В доме и впрямь стало легче дышать, будто в нём раздвинули стены и невидимым насосом вдоволь накачали свежего воздуха. Роха не могла нарадоваться на воспрянувшую Хенку и, чтобы освободить её от повседневных забот, по-прежнему без устали что-то пекла, жарила, варила и волокла всю эту снедь в тяжёлых кастрюлях или большой корзине в их крохотную квартирку. Ведь это непростое дело — досыта накормить двух здоровенных мужиков, не жалующихся на отсутствие аппетита и не страдающих язвой желудка! Сколько ни накладывай в тарелку, всё съедят.
— Кушай и ты, — зорко следила она за Хенкой. — Тебе нужно очень много кушать. В два раза больше, чем всем нам вместе взятым. Ты же, деточка, в этой больнице так отощала. Ну просто ходячий скелет! А была ведь кровь с молоком…
Шлеймке работал и днём, и ночью, что называется, не покладая рук. Даже Эфраим Каплер смилостивился и не гневался на него за то, что стрекот «Зингера» не даёт ему спать по установленному графику. Ведь у них такое несчастье… Лютому врагу не пожелаешь.

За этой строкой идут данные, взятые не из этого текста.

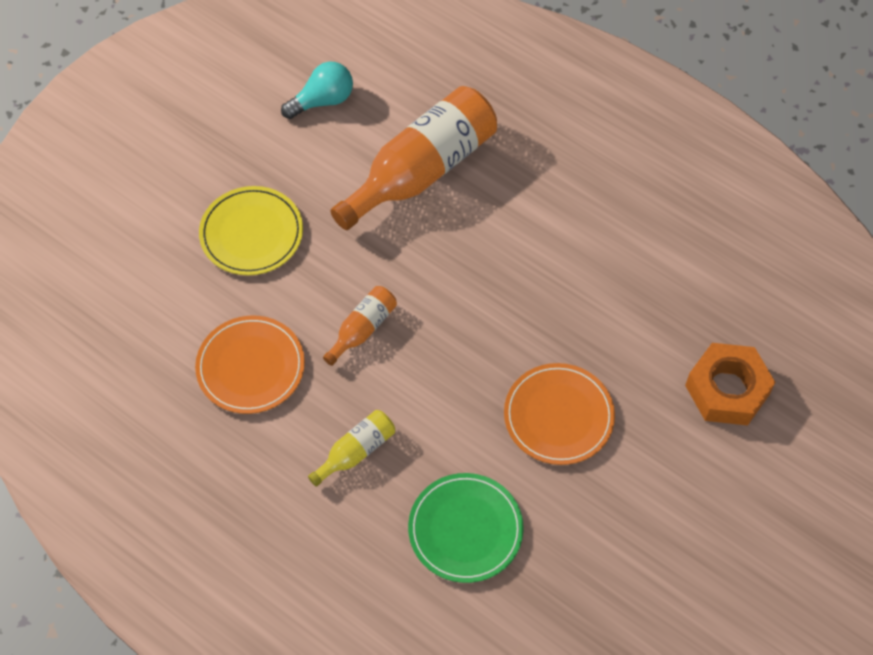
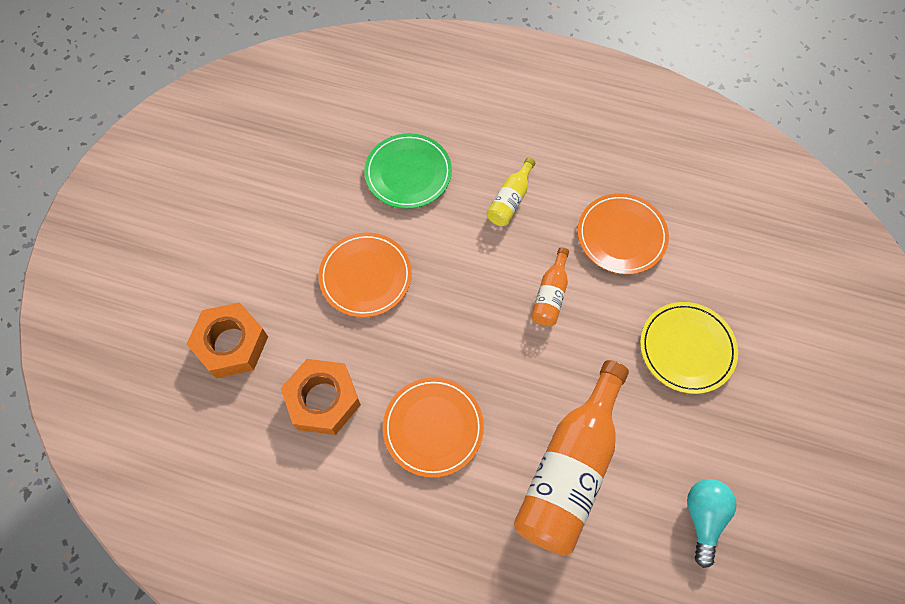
camera: 160 degrees right, 5 degrees up
turquoise light bulb [281,62,353,119] -> turquoise light bulb turned 150 degrees clockwise [687,479,736,568]
none -> orange nut [281,359,361,435]
none -> orange plate [383,377,484,478]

После Судного дня к Хенке и Шлеймке нежданно-негаданно явилась помогавшая когда-то по хозяйству покойному Абраму Кисину Антанина с битком набитым мешком, завязанным бечёвкой.
— Поздравляю, — пропела она фальцетом, надломленным старостью. — Давно собиралась к вам… Собиралась, собиралась и вот наконец собралась. Не раз корила себя: как тебе, Антанина, не стыдно перед людьми? Столько времени прошло, а ты до сих пор не передала им то, что оставила для них госпожа Этель. Надо же — всё у меня из дурной головы вылетело.